Lines held in a dataset
++++++++++++++++++++

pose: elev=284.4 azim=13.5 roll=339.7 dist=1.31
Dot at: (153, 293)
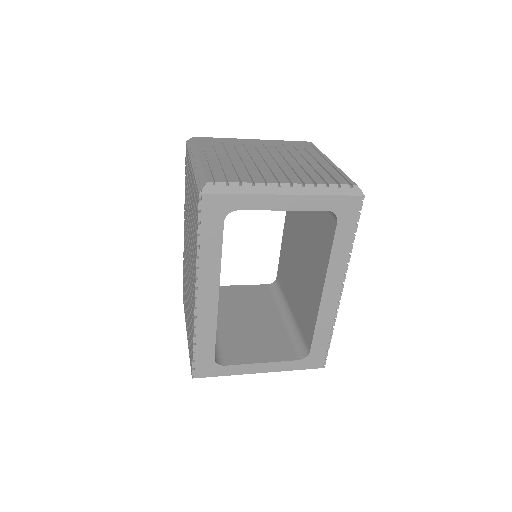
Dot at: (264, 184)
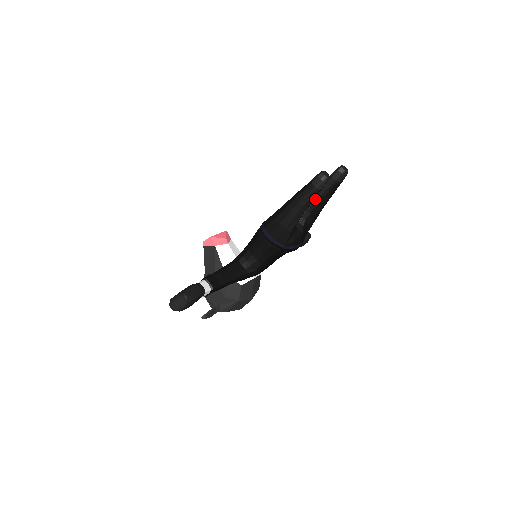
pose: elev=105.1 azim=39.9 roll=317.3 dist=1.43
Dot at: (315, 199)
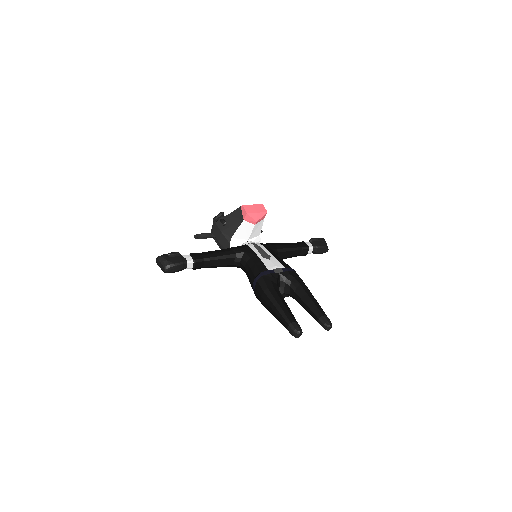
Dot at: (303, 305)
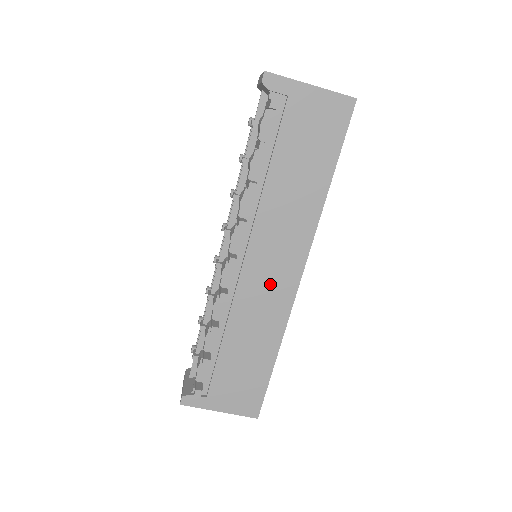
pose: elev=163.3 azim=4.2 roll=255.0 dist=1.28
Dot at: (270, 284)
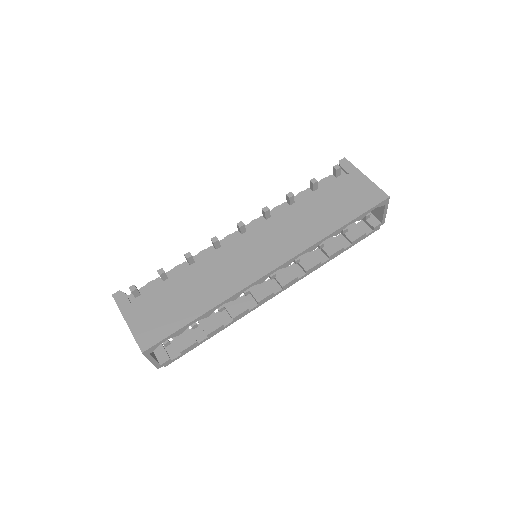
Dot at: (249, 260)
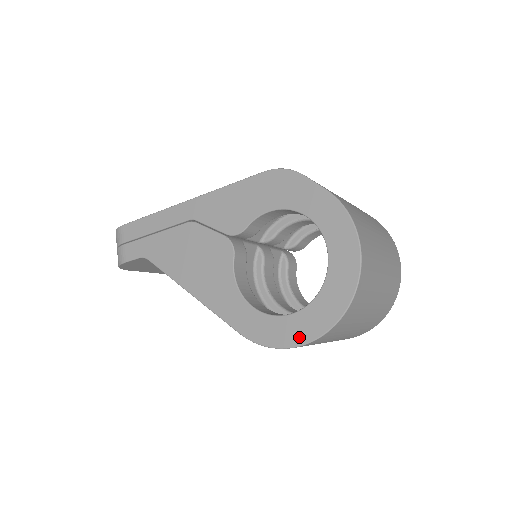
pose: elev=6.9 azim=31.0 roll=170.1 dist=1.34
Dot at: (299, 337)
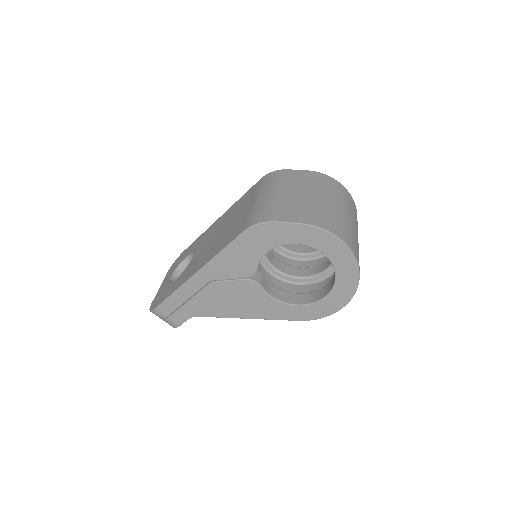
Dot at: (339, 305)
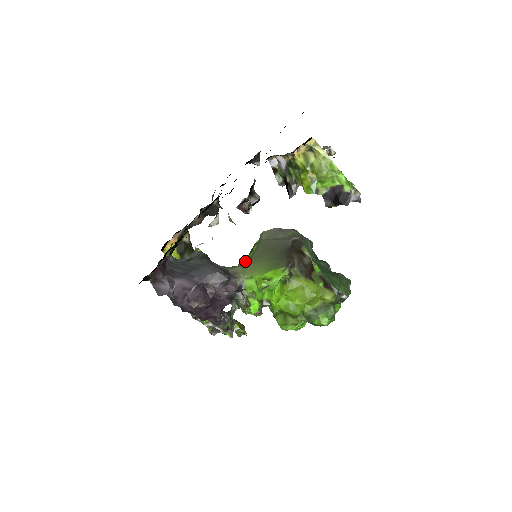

++++++++++++++++++++

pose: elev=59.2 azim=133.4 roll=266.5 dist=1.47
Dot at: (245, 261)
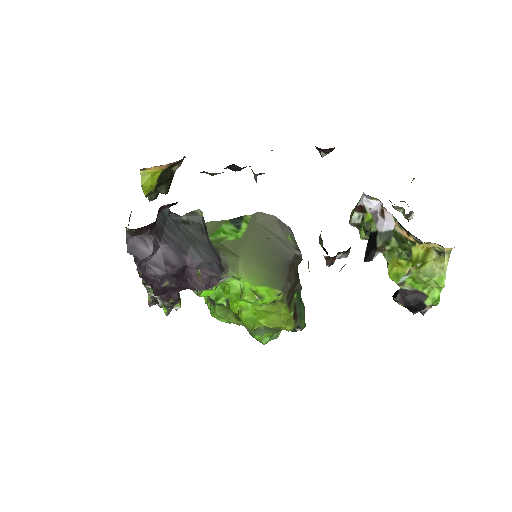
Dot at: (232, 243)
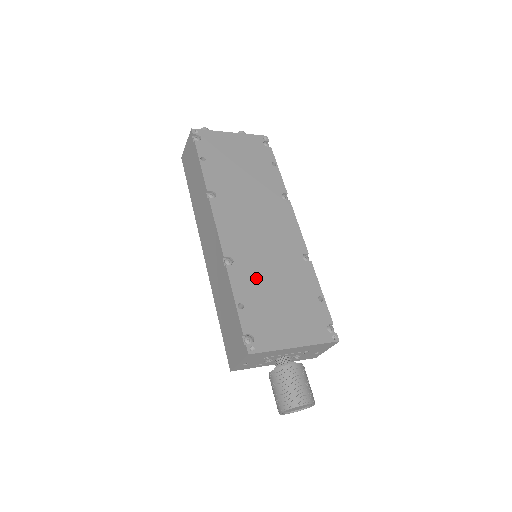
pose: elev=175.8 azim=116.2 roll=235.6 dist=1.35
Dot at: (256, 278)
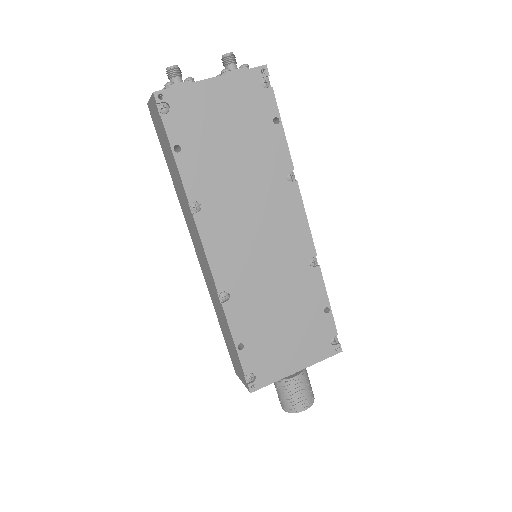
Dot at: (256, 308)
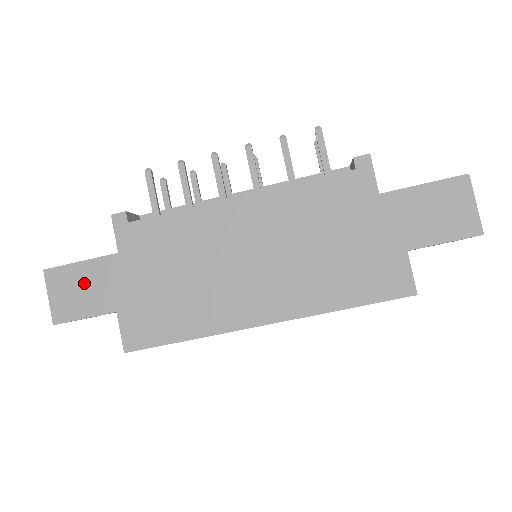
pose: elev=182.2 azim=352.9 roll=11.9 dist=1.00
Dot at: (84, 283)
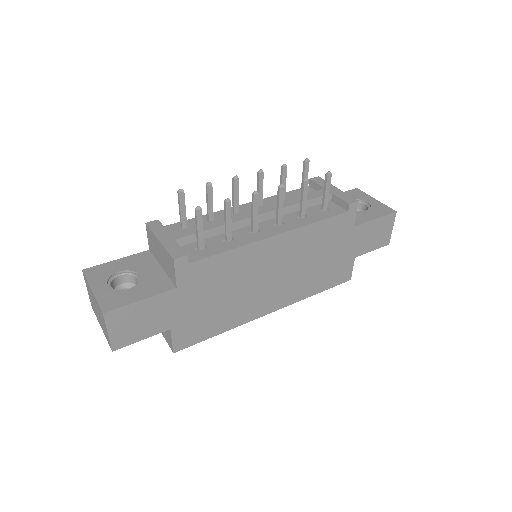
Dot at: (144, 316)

++++++++++++++++++++

# What is asked
Put every line from the one containing "pose: elev=59.2 azim=133.4" down to the one containing "Dot at: (144, 316)", both included, into a JSON list of strings with one string per line. Leave out blank lines and the pictures.

# Solution
[
  "pose: elev=59.2 azim=133.4 roll=266.5 dist=1.47",
  "Dot at: (245, 261)",
  "Dot at: (232, 243)",
  "pose: elev=175.8 azim=116.2 roll=235.6 dist=1.35",
  "Dot at: (256, 278)",
  "Dot at: (256, 308)",
  "pose: elev=182.2 azim=352.9 roll=11.9 dist=1.00",
  "Dot at: (84, 283)",
  "Dot at: (144, 316)"
]